Órfãos, até pode ser. Mas, sem um dono, nunca. Em Antares, desde quando ainda era conhecida como o Povinho da Caverna, todos os órfãos tiveram o coronel Vacariano para temer, e, consequentemente obedecer. Homem "agressivo, opinático e autoritário. (...) suas palavras em geral soavam como chicotadas". Foi ele quem mandou e desmandou em Antares durante muitos anos. Chegando até mesmo a mudar o nome da cidade depois da visita de um estudioso, que contou-lhe que Antares era o nome de uma estrela, maior do que o sol.   O coronel achou o nome apropriado, porque apesar de ser o que o tal estudioso dizia, soava como o nome dum lugar onde existem muitas antas. 
Os Vacarianos foram os donos absolutos de Antares durante décadas. Até que um dia, chega à cidade o clã dos Campolargos, outra família abastada e com as costas quentes, que logo apresentou-se como concorrente dos Vacarianos para a ocupação do posto de proprietários magnânimos da cidade e de todas as almas que nela habitassem. 
Ao contrário de Chico Vacariano o maioral dos Campolargos é um homem que conquista não apenas na bala, mas também na conversa. "(...) sinuoso e macio, cultivava o murmúrio, sabia manipular suas emoções e modular o tom de voz de acordo com a sua conveniência e os seus propósitos. Tinha um ar paternal, frequentemente chamava o interlocutor de 'meu filho', se estava diante dum jovem, ou de 'meu chefe', se falava com um ancião".
A guerra entre os clãs é sangrenta e sem espaço para os direitos humanos. Um dos machos do clã vacariano é sangrado como um porco. O clã responde com a tortura de um Campolargo em praça pública. Assim que têm a chance os Campolargos fazem questão de tirar a macheza de um Vacariano, o que é feito espetáculo público, suportável somente para os que têm estomago forte.  
Enfim, o "ódio a primeira vista" que marcou o primeiro encontro entre Chico Vacariano e o maioral dos Campolargos arrastou-se por sete décadas, através de seus descendentes. Até que deu-se o que toda a população de Antares julgava impossível: Vacarianos e Campolargos fizeram as pazes, em nome de um bem maior. Levar o Rio Grande do Sul ao poder.
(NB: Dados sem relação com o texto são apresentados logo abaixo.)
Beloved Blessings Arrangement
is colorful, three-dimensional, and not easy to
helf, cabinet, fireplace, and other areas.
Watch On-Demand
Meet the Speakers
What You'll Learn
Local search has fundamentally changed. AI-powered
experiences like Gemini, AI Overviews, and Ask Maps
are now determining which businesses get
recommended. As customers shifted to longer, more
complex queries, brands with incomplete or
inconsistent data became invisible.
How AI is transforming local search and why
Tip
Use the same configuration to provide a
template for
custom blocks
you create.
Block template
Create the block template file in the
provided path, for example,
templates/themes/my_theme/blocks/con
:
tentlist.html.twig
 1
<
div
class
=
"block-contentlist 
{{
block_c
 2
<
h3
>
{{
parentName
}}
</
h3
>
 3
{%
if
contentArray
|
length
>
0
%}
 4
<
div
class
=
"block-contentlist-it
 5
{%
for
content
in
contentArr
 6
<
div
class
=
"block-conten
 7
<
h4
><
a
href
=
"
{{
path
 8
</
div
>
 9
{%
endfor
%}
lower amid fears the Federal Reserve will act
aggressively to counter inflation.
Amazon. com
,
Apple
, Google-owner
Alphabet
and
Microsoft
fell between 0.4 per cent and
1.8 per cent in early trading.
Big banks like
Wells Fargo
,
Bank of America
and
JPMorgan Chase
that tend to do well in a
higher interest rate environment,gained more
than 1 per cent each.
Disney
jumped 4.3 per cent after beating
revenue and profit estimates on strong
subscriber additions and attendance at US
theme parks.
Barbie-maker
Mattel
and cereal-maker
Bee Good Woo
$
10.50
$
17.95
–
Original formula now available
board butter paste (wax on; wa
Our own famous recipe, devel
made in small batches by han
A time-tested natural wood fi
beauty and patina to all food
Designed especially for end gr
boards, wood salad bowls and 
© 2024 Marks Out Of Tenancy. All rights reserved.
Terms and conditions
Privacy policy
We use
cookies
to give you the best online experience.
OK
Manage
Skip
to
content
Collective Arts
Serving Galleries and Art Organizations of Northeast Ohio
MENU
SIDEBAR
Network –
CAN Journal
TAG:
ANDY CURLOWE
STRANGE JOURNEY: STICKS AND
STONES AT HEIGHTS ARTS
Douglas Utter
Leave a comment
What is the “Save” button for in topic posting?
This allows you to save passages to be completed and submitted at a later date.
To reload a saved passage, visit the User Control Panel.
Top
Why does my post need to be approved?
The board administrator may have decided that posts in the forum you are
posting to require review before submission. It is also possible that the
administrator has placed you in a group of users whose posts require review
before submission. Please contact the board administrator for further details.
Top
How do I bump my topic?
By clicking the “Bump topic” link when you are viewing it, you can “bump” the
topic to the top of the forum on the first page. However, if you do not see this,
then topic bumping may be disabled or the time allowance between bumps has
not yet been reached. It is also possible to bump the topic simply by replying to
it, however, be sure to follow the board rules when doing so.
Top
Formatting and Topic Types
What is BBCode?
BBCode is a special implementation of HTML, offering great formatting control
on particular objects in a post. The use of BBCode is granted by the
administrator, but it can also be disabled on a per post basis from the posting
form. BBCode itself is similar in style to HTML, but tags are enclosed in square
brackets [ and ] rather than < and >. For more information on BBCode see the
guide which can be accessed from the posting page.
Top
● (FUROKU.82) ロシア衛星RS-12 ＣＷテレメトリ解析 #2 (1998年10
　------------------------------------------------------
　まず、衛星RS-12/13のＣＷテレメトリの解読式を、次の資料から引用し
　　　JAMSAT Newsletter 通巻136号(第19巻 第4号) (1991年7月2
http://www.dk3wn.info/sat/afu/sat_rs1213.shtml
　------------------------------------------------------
Aliás, já passava da hora de por fim aquela pouca vergonha de governo café com leite. 
O responsável pelo apertar de mãos dos inimigos foi nada mais nada menos que Getúlio Vargas. Sobre o qual falaremos no próximo post. 
Ao longo dos anos Vacarianos e Campolargos foram tendo que se adaptar às mudanças. Telefone, luz elétrica, comunistas para odiar, ditadores para consertar as coisas. Mas, ao fim e ao cabo, acabaram por encontrar modo de manter seus privilégios. Mamar nas tetas do governo, garantindo que só fossem eleitos prefeitos que aceitassem servir antes de mais e acima de tudo aos interesses dos coronéis. Mandar e desmandar, fazendo uso do revolver ou da influencia, de acordo com as preferencias do momento foi um hábito cultivado pelos Vacarianos até o fim dos dias. 
Pena que ainda seja hábito de gente viva solta por aí. Certa de que a manutenção de seus privilégios versa acima e antes de tudo, até mesmo da liberdade.